Bir köy harabe olur, sahibi kim olduğu bilinmezse devlet istediği kimseye verebilir mi?
Bir köy harabe olur, tarla, bağ ve bahçe sahiplerinin kim olduğu kesin olarak bilinmezse devlet onları istediği kimseye verebilir. Alan da Allah indinde mes’ul değildir.
İmâm Subki şöyle diyor: “Herhangi bir şeyin sahibi bilinmez ve ilerde de onu tanımak mümkün olmazsa o beytülmale (hâzineye) aittir. Devlet, maslahata binaen istediği kimseye verebilir”.
Bulunan şeylerle, selin, ırmağın getirdiği ve sokağa atılan şeylerin hükmü farklıdır.
Bulunan şeyler, genel olarak kıymetli şeylerdir. Sahibi onu atmamış, kaybetmiştir. Bulunup, sahibi bilinmeyen mala Lukata denir. Sahibine vereceğinden emin olanın, korumak için alması sünnettir. Orada kalınca zarar gelecekse, helak olacaksa alması farz olur. Varsa, iki şahit yanında “Arayan olursa bana gönderin” der. Kalabalık bir yerde tarif ederek sahibini arar.
Sahibi çıkıncaya veya durmakla bozuluncaya kadar saklarken helak olursa ödemez. Sahibi çıkmayacağını veya bozulacağını anlarsa, artık aramaz. Bulan zenginse, bir fakire sadaka olarak verir. Yahut fakir olan ana-babasına, evladına veya hanımına bu malları sadaka olarak verir. Şayet bunlar, aldığı şeyleri kendine hediye ederse, kendi de kullanabilir.
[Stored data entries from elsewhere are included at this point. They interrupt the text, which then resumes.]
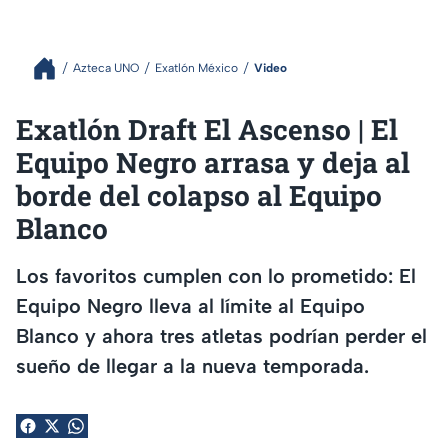
Azteca UNO
Exatlón México
Video
Exatlón Draft El Ascenso | El
Equipo Negro arrasa y deja al
borde del colapso al Equipo
Blanco
Los favoritos cumplen con lo prometido: El
Equipo Negro lleva al límite al Equipo
Blanco y ahora tres atletas podrían perder el
sueño de llegar a la nueva temporada.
Sahibi sonradan çıkarsa, bunları kendi öder veya alan fakire ödettirir.
Selin getirdiği meyve, ağaç ve dallar ise bundan farklıdır. Irmağın, selin getirdiği tahta parçalarını, ağaçları, dalları, meyveleri, zengin de olsa herkesin alması, toplaması caiz olur.